È dai gesti di esultanza di Beppe Sala, nel giugno 2019, che politica e media circondano le Olimpiadi Milano-Cortina 2026 di un certo alone “green”. Titoli e dichiarazioni si susseguono, parlando di “olimpiadi a impatto zero”. Il governatore Zaia, solo per citare un politico, l’ha usata il mese scorso, affermando [1] che si possa «combattere insieme per un evento a impatto zero». Altre volte si vola molto più in alto e gli organizzatori parlano di Cortina ’26 come dell’occasione per trasformare le Dolomiti in un «laboratorio di economia circolare». La parola magica che più di tutte riempie la narrazione è “sostenibile”. Già nel dossier di candidatura [2] del 2019, la manifestazione veniva presentata retoricamente come «la più sostenibile di sempre» e col tempo la parola è stata usata come il prezzemolo.

L’esempio più recente è quello del logo ufficiale delle olimpiadi: Futura. Nel video di presentazione [3], si descrive il logo come «un semplice gesto di sostenibilità e integrazione, a simboleggiare che queste olimpiadi avrebbero un impatto ambientale leggero: come quello di un dito sulla neve». In realtà di leggero c’è solo l’uso che viene fatto di queste parole.

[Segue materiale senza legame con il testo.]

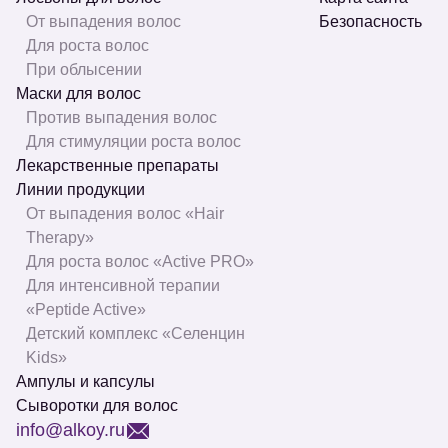
От выпадения волос
Безопасность
Для роста волос
При облысении
Маски для волос
Против выпадения волос
Для стимуляции роста волос
Лекарственные препараты
Линии продукции
От выпадения волос «Hair
Therapy»
Для роста волос «Active PRO»
Для интенсивной терапии
«Peptide Active»
Детский комплекс «Селенцин
Kids»
Ампулы и капсулы
Сыворотки для волос
info@alkoy.ru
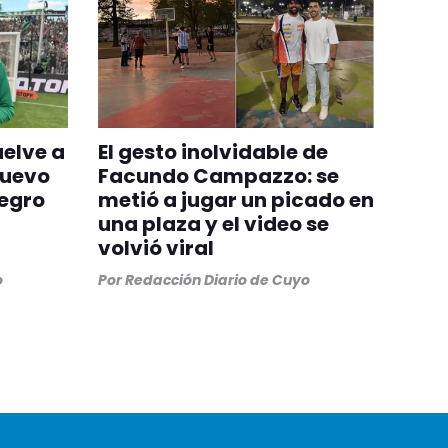
uelve a
El gesto inolvidable de
nuevo
Facundo Campazzo: se
egro
metió a jugar un picado en
una plaza y el video se
volvió viral
o
Por
Redacción Diario de Cuyo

Per andare oltre la narrazione mediatica bisogna innanzitutto fare una premessa: «impatto zero» non significa «impatto nullo». Parlando di impatto zero si intende che ogni azione potenzialmente impattante debba essere limitata al massimo oppure compensata con azioni positive per non aggravare le emissioni nocive. Anche interpretando il concetto in questa maniera, però, parlare di olimpiadi a impatto zero sembra per ora generico e fuorviante.

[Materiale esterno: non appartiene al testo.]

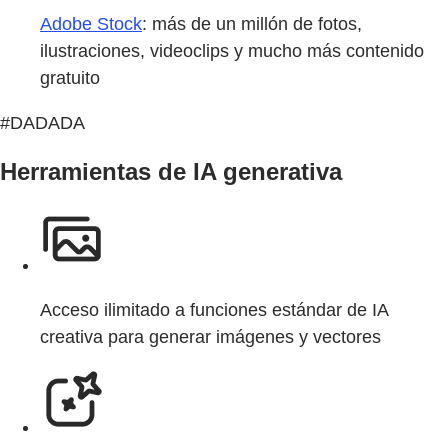
Adobe Stock
: más de un millón de fotos,
ilustraciones, videoclips y mucho más contenido
gratuito
#DADADA
Herramientas de IA generativa
Acceso ilimitado a funciones estándar de IA
creativa para generar imágenes y vectores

Riportiamo alcuni fatti. A febbraio è emerso che i progetti per due delle quattordici sedi di gara presentano criticità in termini di sostenibilità. Si tratta della ristrutturazione della pista da bob “Eugenio Monti”, a Cortina, e della copertura dell’ovale per il pattinaggio, a Baselga di Piné. È il Comitato Internazionale Olimpico a farlo sapere. La pista a Cortina è inadeguata per gli attuali standard da bob, slittino e skeleton, e verrebbe rifatta, causando ulteriore consumo di suolo in un’area già molto antropizzata. Baselga di Piné pone invece anche problemi di sostenibilità a lungo termine. Poche persone praticano sport su ghiaccio: si rischia di avere un deficit dai 570 agli 830 mila euro l’anno, e di costruire nuove “cattedrali nel deserto”, ovvero impianti che, aldilà dei pochi giorni di gare, non avranno alcun utilizzo.

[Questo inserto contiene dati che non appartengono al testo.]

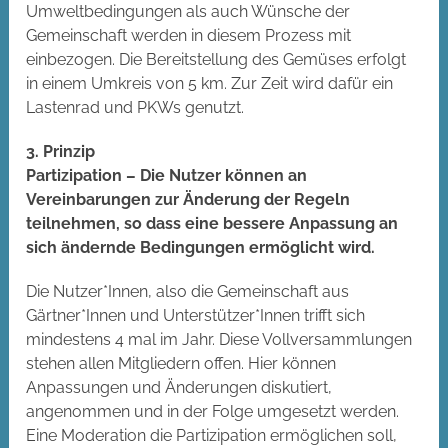
Umweltbedingungen als auch Wünsche der
Gemeinschaft werden in diesem Prozess mit
einbezogen. Die Bereitstellung des Gemüses erfolgt
in einem Umkreis von 5 km. Zur Zeit wird dafür ein
Lastenrad und PKWs genutzt.
3. Prinzip
Partizipation – Die Nutzer können an
Vereinbarungen zur Änderung der Regeln
teilnehmen, so dass eine bessere Anpassung an
sich ändernde
Bedingungen ermöglicht wird.
Die Nutzer*Innen, also die Gemeinschaft aus
Gärtner*Innen und Unterstützer*Innen trifft sich
mindestens 4 mal im Jahr. Diese Vollversammlungen
stehen allen Mitgliedern offen. Hier können
Anpassungen und Änderungen diskutiert,
angenommen und in der Folge umgesetzt werden.
Eine Moderation die Partizipation ermöglichen soll,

Un dato importante è di luglio 2020. Le foto pubblicate [4] dal forestale Luigi Casanova, dimostrano che i lavori per le Olimpiadi del 2026 e per i Mondiali di Sci 2021 hanno un notevole impatto sulle Dolomiti. Ad esempio: il paesaggio e l’ambiente naturale sul versante della Tofana di mezzo risultano sconvolti, in particolare per i lavori allargamento stradale: hanno comportato consumo di molto più suolo e abbattimento di centinaia di alberi secolari. Oppure: nella zona del Rumerlo è stato costruito un piazzale a funzione sia di parcheggio che di zona per la tribuna. Il terreno però è di riporto e presenterebbe già cedimenti strutturali irreversibili. Ancora: scogliere artificiali, cementazione eccessiva, cedimenti a valle, terreni non bonificati. E così via. Anche il Club Alpino Italiano ha reso noto [5] che i cantieri delle manifestazioni hanno provocato una forte pressione ambientale. I segni lasciati sul paesaggio di Gilardon, Col Fiere, Rumerlo e Cinque Torri, mostrano che la sostenibilità ambientale è subordinata ad altre logiche. Ma il problema maggiore sono i lavori per collegare Passo Falzarego, Arabba, Cortina e Alleghe. Previsti nel vecchio Piano Regionale Neve del 2013, erano stati accantonati da tempo perché giudicati insostenibili. Tuttavia adesso, in vista del 2026, sono ripresi.

È presto per concludere che le Olimpiadi 2026 non saranno sostenibili, molto dipenderà dalle iniziative che verranno finanziate e messe in campo per mitigare gli impatti, evidenti, delle opere in atto. Tuttavia ci sono quegli elementi minimi per affermare con certezza che fino ad ora non s’intravedono queste azioni e la “sostenibilità” appare niente più che uno slogan.